- Exercise aim -
Only the lines that hold "érdemes" should be in the answer, each copied from the data below.

START Provided records

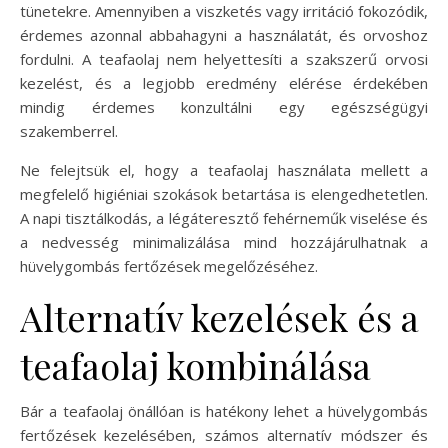
tünetekre. Amennyiben a viszketés vagy irritáció fokozódik,
érdemes azonnal abbahagyni a használatát, és orvoshoz
fordulni. A teafaolaj nem helyettesíti a szakszerű orvosi
kezelést, és a legjobb eredmény elérése érdekében
mindig érdemes konzultálni egy egészségügyi
szakemberrel.
Ne felejtsük el, hogy a teafaolaj használata mellett a
megfelelő higiéniai szokások betartása is elengedhetetlen.
A napi tisztálkodás, a légáteresztő fehérneműk viselése és
a nedvesség minimalizálása mind hozzájárulhatnak a
hüvelygombás fertőzések megelőzéséhez.
Alternatív kezelések és a
teafaolaj kombinálása
Bár a teafaolaj önállóan is hatékony lehet a hüvelygombás
fertőzések kezelésében, számos alternatív módszer és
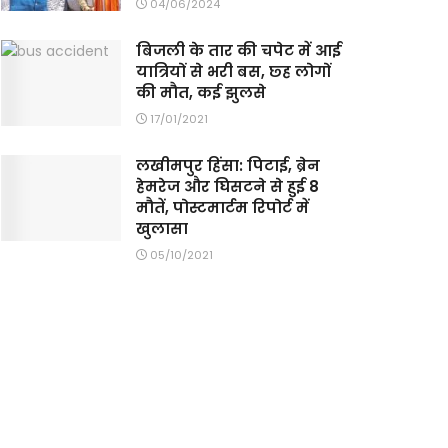
04/06/2024
बिजली के तार की चपेट में आई
यात्रियों से भरी बस, छ्ह लोगों
की मौत, कई झुलसे
17/01/2021
लखीमपुर हिंसा: पिटाई, ब्रेन
हेमरेज और घिसटने से हुई 8
मौतें, पोस्टमार्टम रिपोर्ट में
खुलासा
05/10/2021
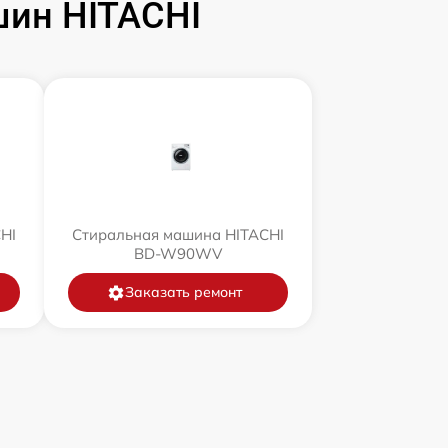
ин HITACHI
HI
Стиральная машина HITACHI
BD-W90WV
Заказать ремонт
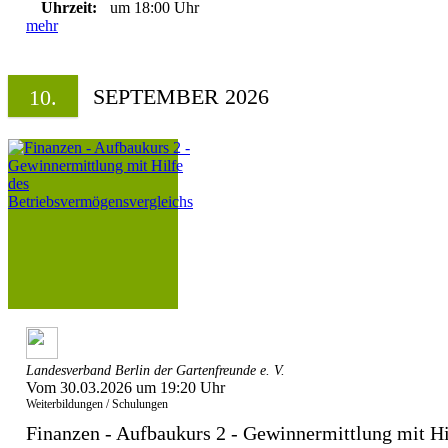
Uhrzeit:
um 18:00 Uhr
mehr
SEPTEMBER 2026
10.
Landesverband Berlin der Gartenfreunde e. V.
Vom 30.03.2026 um 19:20 Uhr
Weiterbildungen / Schulungen
Finanzen - Aufbaukurs 2 - Gewinnermittlung mit Hil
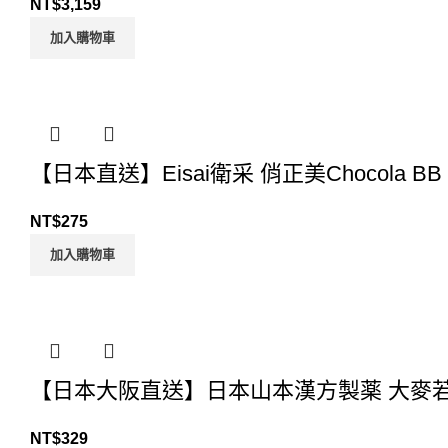
NT$
3,159
加入購物車
【日本直送】Eisai衛采 俏正美Chocola 
NT$
275
加入購物車
【日本大阪直送】日本山本漢方製薬 大麥若葉
NT$
329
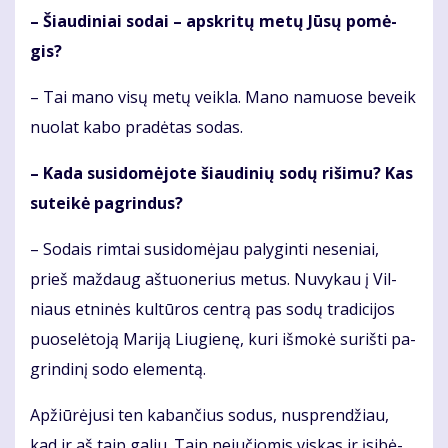
– Šiau­di­niai so­dai – ap­skri­tų me­tų Jū­sų po­mė­
gis?
– Tai ma­no vi­sų me­tų veik­la. Ma­no na­muo­se be­veik
nuo­lat ka­bo pra­dė­tas so­das.
– Ka­da su­si­do­mė­jo­te šiau­di­nių so­dų ri­ši­mu? Kas
su­tei­kė pa­grin­dus?
– So­dais rim­tai su­si­do­mė­jau pa­ly­gin­ti ne­se­niai,
prieš maž­daug aš­tuo­ne­rius me­tus. Nu­vy­kau į Vil­
niaus et­ni­nės kul­tū­ros cen­trą pas so­dų tra­di­ci­jos
puo­se­lė­to­ją Ma­ri­ją Liu­gie­nę, ku­ri iš­mo­kė su­riš­ti pa­
grin­di­nį so­do ele­men­tą.
Ap­žiū­rė­ju­si ten ka­ban­čius so­dus, nu­spren­džiau,
kad ir aš taip ga­liu. Taip ne­ju­čio­mis vis­kas ir įsi­bė­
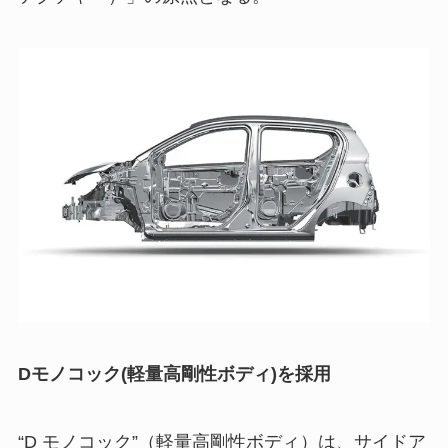
Dモノコック(軽量高剛性ボディ)を採用
“D モノコック”（軽量高剛性ボディ）は、サイドア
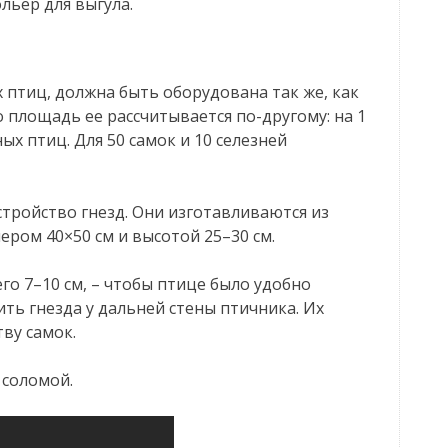
льер для выгула.
 птиц, должна быть оборудована так же, как
 площадь ее рассчитывается по-другому: на 1
ых птиц. Для 50 самок и 10 селезней
стройство гнезд. Они изготавливаются из
ером 40×50 см и высотой 25–30 см.
го 7–10 см, – чтобы птице было удобно
ть гнезда у дальней стены птичника. Их
ву самок.
 соломой.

END Provided records

- Written answer -
érdemes azonnal abbahagyni a használatát, és orvoshoz
mindig érdemes konzultálni egy egészségügyi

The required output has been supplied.